-- Input data follows --
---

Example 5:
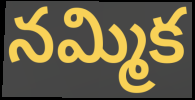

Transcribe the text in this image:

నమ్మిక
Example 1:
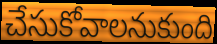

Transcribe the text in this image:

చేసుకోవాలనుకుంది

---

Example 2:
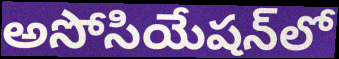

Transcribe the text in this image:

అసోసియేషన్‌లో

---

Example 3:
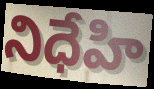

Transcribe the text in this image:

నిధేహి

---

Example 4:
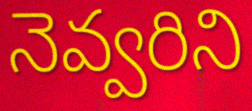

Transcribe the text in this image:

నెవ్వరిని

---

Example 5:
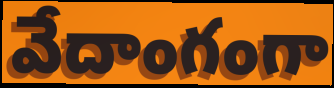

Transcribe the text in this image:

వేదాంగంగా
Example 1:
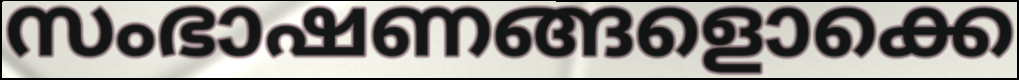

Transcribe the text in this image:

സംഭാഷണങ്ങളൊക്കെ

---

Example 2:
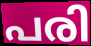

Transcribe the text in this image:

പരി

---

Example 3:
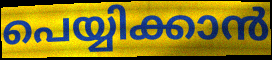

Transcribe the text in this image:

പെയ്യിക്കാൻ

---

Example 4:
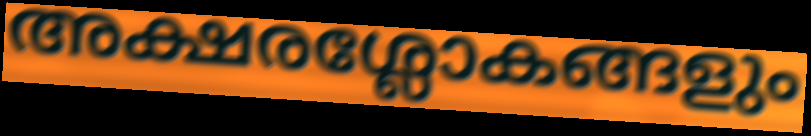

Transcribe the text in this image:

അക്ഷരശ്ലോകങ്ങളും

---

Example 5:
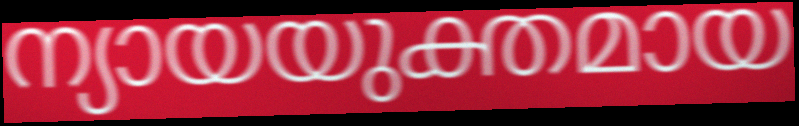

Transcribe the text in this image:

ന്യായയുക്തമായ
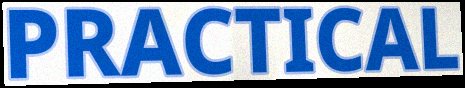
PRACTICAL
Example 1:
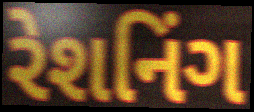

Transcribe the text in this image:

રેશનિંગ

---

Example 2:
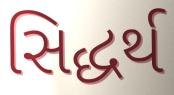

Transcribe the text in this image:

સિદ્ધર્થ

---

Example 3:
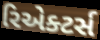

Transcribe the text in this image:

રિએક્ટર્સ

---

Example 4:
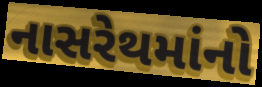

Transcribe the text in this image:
-- Input data concluded --
> [Task prompt] Exactly as written, reproduce all of the entries while dropping the pictures.

> [Answer section]
---

Example 5:

Transcribe the text in this image:

నమ్మిక
Example 1:

Transcribe the text in this image:

చేసుకోవాలనుకుంది

---

Example 2:

Transcribe the text in this image:

అసోసియేషన్‌లో

---

Example 3:

Transcribe the text in this image:

నిధేహి

---

Example 4:

Transcribe the text in this image:

నెవ్వరిని

---

Example 5:

Transcribe the text in this image:

వేదాంగంగా
Example 1:

Transcribe the text in this image:

സംഭാഷണങ്ങളൊക്കെ

---

Example 2:

Transcribe the text in this image:

പരി

---

Example 3:

Transcribe the text in this image:

പെയ്യിക്കാൻ

---

Example 4:

Transcribe the text in this image:

അക്ഷരശ്ലോകങ്ങളും

---

Example 5:

Transcribe the text in this image:

ന്യായയുക്തമായ
PRACTICAL
Example 1:

Transcribe the text in this image:

રેશનિંગ

---

Example 2:

Transcribe the text in this image:

સિદ્ધર્થ

---

Example 3:

Transcribe the text in this image:

રિએક્ટર્સ

---

Example 4:

Transcribe the text in this image:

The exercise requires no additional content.